說著,她從一堆頭飾中找到了一個可愛的小骷髏頭,別到自己頭發上,“那個太娘們,還是這個符合我的口味。”

……

走進一家別墅的時候,方唯的心情有些忐忑。

窮人的孩子早當家,上次咖啡廳的那個兼職被老板炒了,方唯只好從網上又找了個鐘點工的兼職。

今天她是來應聘的,地點就在新老板的家裏,據網上的評論說,這個老板不好伺候。

別墅不算大,很容易就找到了老板的工作室。老板正背著她坐在工作室的辦公椅上喝咖啡,坐姿有點奇怪,像蹲著似的把兩只腳放在辦公椅上,背影有點熟悉。

房間裏東西很亂,揉成一團的紙溢出了垃圾桶。老板正操作著一套高級設備在電腦上畫漫畫。

可能是聽到了腳步聲,顧憶桐的轉椅轉了過來,看著這位不明人士頭上的小骷髏,挑了挑眉,“原來是你。”

連個名字都不叫,怪不客氣的。方唯壓下火氣說,“我是來應聘的。

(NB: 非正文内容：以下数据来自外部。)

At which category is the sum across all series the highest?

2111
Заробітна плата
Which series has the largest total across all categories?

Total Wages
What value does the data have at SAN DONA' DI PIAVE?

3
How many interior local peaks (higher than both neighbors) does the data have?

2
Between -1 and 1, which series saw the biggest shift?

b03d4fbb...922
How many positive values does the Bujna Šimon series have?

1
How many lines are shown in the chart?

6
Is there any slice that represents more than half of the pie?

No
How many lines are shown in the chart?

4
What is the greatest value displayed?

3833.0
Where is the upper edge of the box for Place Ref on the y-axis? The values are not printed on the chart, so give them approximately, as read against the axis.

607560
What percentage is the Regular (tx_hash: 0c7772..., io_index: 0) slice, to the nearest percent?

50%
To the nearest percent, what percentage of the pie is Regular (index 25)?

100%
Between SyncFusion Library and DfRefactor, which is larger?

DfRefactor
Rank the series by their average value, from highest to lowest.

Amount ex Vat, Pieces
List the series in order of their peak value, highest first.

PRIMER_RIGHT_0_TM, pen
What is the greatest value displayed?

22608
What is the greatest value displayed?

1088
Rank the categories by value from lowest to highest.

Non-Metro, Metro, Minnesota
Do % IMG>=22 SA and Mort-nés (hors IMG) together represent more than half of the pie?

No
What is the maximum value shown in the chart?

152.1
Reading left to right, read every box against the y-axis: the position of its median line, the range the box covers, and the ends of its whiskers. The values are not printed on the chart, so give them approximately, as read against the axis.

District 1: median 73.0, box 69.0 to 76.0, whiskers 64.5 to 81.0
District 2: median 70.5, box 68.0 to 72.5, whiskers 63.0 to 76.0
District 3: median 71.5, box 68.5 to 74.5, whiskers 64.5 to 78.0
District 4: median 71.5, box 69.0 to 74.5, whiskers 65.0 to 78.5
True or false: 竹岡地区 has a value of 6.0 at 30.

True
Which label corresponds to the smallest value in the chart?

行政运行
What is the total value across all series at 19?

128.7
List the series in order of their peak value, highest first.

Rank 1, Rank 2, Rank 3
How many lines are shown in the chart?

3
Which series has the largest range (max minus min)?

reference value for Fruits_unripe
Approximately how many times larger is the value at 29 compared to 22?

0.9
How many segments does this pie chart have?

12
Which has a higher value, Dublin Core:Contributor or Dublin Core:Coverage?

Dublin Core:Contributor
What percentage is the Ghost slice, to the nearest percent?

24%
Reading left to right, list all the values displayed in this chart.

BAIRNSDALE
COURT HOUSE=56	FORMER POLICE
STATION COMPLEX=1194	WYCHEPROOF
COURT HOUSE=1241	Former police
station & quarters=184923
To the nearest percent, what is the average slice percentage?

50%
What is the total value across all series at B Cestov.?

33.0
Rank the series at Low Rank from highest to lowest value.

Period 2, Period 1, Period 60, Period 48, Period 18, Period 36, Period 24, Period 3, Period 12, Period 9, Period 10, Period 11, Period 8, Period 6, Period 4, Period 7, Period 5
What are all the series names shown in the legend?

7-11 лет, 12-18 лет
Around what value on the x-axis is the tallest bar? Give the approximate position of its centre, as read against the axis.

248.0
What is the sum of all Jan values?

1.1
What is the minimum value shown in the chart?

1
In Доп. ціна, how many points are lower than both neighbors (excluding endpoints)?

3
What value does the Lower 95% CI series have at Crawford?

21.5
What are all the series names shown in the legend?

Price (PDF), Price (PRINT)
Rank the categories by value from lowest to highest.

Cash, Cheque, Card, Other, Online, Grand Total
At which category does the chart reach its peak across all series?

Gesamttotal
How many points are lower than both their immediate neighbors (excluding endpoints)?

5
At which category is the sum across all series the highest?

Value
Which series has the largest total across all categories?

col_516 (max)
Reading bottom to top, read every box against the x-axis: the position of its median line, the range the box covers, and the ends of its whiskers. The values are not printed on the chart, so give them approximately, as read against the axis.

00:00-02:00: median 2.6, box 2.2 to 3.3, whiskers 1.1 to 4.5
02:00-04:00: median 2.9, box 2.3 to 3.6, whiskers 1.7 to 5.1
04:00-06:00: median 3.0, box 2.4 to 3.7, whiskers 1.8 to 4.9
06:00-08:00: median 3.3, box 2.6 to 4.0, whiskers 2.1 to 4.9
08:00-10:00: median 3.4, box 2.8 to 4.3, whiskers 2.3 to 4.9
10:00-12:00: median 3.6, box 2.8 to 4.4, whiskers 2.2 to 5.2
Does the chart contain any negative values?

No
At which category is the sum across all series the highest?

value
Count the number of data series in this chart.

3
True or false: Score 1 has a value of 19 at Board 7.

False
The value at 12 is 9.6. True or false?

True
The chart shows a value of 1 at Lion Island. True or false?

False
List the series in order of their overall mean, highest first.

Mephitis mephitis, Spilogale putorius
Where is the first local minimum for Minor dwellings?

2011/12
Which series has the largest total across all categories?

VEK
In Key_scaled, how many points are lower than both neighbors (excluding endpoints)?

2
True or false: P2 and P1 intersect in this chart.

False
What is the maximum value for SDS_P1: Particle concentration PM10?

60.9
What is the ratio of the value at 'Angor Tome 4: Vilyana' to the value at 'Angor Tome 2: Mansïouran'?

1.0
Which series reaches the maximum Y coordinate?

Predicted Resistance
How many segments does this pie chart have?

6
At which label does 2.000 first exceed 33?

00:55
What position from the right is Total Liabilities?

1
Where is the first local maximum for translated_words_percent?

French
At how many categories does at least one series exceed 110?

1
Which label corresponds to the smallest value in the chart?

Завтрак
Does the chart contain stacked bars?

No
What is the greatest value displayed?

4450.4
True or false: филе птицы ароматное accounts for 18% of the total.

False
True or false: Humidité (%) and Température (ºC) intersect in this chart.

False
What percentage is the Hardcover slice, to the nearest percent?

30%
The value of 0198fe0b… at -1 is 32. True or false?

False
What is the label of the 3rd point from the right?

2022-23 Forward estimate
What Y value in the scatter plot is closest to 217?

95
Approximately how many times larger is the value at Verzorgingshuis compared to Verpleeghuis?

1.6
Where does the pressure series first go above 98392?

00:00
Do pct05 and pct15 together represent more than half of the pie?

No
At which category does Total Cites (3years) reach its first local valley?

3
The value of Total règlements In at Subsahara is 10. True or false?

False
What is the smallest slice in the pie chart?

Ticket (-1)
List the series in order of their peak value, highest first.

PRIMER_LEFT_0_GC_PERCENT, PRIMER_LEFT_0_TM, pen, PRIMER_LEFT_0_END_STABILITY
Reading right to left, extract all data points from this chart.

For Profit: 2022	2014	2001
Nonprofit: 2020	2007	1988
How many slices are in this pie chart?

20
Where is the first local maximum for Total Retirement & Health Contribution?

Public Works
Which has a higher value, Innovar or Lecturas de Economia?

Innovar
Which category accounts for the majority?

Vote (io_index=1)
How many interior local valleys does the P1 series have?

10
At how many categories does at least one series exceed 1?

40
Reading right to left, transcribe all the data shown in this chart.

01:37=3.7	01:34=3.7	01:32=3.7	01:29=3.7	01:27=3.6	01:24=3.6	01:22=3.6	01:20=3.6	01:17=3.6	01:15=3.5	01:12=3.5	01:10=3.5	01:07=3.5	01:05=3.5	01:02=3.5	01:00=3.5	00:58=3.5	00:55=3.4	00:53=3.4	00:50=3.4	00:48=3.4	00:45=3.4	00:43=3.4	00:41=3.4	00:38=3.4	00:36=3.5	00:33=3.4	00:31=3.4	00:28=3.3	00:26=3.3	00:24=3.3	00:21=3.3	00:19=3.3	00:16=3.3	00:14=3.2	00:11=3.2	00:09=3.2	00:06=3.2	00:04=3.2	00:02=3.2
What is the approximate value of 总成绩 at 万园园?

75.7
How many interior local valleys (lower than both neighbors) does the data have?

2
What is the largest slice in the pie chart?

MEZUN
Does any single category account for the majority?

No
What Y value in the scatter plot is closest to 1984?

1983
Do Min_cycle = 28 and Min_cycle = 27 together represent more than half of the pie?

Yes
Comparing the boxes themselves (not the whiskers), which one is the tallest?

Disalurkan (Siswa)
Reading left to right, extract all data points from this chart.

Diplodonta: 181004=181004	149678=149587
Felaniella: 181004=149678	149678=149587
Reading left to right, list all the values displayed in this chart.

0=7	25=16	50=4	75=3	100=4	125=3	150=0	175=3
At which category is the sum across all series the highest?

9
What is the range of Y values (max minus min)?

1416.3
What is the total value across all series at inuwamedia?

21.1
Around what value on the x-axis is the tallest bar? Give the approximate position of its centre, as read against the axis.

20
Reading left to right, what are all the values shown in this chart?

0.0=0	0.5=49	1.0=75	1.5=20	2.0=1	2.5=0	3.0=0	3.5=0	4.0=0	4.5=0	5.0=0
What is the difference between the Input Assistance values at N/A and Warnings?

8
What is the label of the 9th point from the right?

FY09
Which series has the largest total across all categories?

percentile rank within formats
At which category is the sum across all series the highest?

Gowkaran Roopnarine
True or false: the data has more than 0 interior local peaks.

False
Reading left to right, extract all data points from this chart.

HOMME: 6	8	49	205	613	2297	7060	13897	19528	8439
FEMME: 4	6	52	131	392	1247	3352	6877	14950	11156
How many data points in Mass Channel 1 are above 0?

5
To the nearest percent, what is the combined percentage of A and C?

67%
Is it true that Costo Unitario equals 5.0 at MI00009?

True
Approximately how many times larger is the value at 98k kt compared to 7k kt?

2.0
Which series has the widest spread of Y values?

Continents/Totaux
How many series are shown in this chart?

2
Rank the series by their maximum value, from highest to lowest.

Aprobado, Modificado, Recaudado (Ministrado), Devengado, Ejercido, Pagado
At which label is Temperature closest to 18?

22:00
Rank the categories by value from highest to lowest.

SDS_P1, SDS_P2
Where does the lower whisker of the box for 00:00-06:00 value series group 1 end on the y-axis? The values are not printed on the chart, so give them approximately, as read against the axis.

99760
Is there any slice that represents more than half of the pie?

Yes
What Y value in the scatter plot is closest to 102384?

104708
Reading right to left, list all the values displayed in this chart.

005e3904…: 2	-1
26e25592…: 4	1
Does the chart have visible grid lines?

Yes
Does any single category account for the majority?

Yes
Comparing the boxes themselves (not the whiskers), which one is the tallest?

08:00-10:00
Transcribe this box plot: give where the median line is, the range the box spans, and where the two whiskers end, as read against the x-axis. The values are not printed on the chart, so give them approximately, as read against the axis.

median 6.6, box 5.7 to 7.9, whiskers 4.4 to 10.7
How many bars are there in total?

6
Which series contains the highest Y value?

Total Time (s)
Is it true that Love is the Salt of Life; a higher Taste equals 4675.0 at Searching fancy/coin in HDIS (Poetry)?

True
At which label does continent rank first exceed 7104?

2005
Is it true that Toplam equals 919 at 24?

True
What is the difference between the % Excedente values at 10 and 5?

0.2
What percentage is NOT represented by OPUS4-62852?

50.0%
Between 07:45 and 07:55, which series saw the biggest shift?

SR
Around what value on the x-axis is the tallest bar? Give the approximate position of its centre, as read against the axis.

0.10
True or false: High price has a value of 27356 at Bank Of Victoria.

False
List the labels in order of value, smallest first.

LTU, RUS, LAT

”

顧憶桐把空了的杯子交給她,用吩咐下人的口吻說,“去磨杯咖啡。”

“餵,工錢還沒談呢?”方唯很現實的說。

顧憶桐瞟了她一眼,意思是你竟然準備在金錢這種庸俗的東西上來跟我談判?

“你被錄用了。”顧憶桐答非所問。

“我問的是工資怎麽算。”方唯強行把話題拉回來,讓顧憶桐有些惱火。

“你想怎麽算就怎麽算吧。”顧憶桐用居高臨下的口吻說,像是國王俯視著他的賤民。

“你信不信要是杯子裏有咖啡,我再潑你一身。”方唯黑著臉,“就按照我在咖啡廳的工資來,畢竟是為了幫你才把我工作弄丟的,不然免談。”

方唯的口氣很強勢,顧憶桐不想在這個問題上糾結,舉起雙手說,“你開心就好。”

整理房間的時候,方唯隨手打開一團廢紙,發現是一個人物的原型。打開另一團,發現是另一個差不多的人物。

兩個人物只是在細節上有些許差別,卻看上去完全是不同的風格。

“畫得很好啊,為什麽要扔了?”方唯自言自語。

“哦。”顧憶桐繼續手中的動作,漫不經心的回答。

收拾完顧憶桐的房間花了三十分鐘,顧大爺頭也不回的問,“咖啡呢?”

“咖啡機怎麽用,我不會。”方唯實話實說,她從來都是喝速溶的。

“不會去網上查。”顧憶桐一句話把她打發了。

方唯鼓搗咖啡機的時候,看到顧憶桐雙手抓著頭發,一副非常痛苦的樣子。然後猛然站了起來,一腳踹倒了書架,像個鬧別扭的小孩子。

剛整理好的書架散落了一地,方唯被這突然的動作嚇了一跳,想起了網上的那些評論,看來不是故意罵這個老板的。

也就是方唯熟悉這小子,換成一般的人哪裏受得了。

“我覺得畫得很好啊。”方唯看著顧憶桐的漫畫,真誠地說。她真的想幫顧憶桐解決困難。

“不是畫的問題,是情節問題。我的情節太空洞了,我根本想不到能夠打動人的情節。”顧憶桐的眼有點發紅。

方唯把磨好的咖啡端上來,顧憶桐啜了一口,“以後多放點糖。”

這時候他的手機來了一條短信:看了我的小說沒有,我們其實可以合作的。漫畫的情節並不一定非要原創,你可以只進行漫畫改編,情節方面的事讓我來。

顧憶桐沈默不語,這條短信並沒有讓方唯看到。

客廳的電話聲響起,方唯聽到了張心藍的聲音,“小桐嗎?今天晚上媽媽回你那裏。”

這棟小別墅距離學校不遠,方唯在心裏控訴這些有錢人。

“阿姨,我是方唯,在這裏工作了。”方唯解釋。

張心藍沈默了一會兒,驚訝於這件事的巧合性,“他是不是又摔桌子了?”

“差不多吧。”

“這孩子太掘了。自從喜歡上漫畫後,怎麽勸都不聽。其實我也覺得,他還是畫油畫更好一些。你有機會也勸勸他吧。”張心藍嘆了口氣。

方唯突然想到了那幅《會走路的衣服》,想到了在咖啡廳中見到的事,想到了顧憶桐雙手抓著頭發面對著一屏幕漫畫。

我不希望你的天賦被浪費,咖啡廳中的西服男的那句話縈繞在耳畔。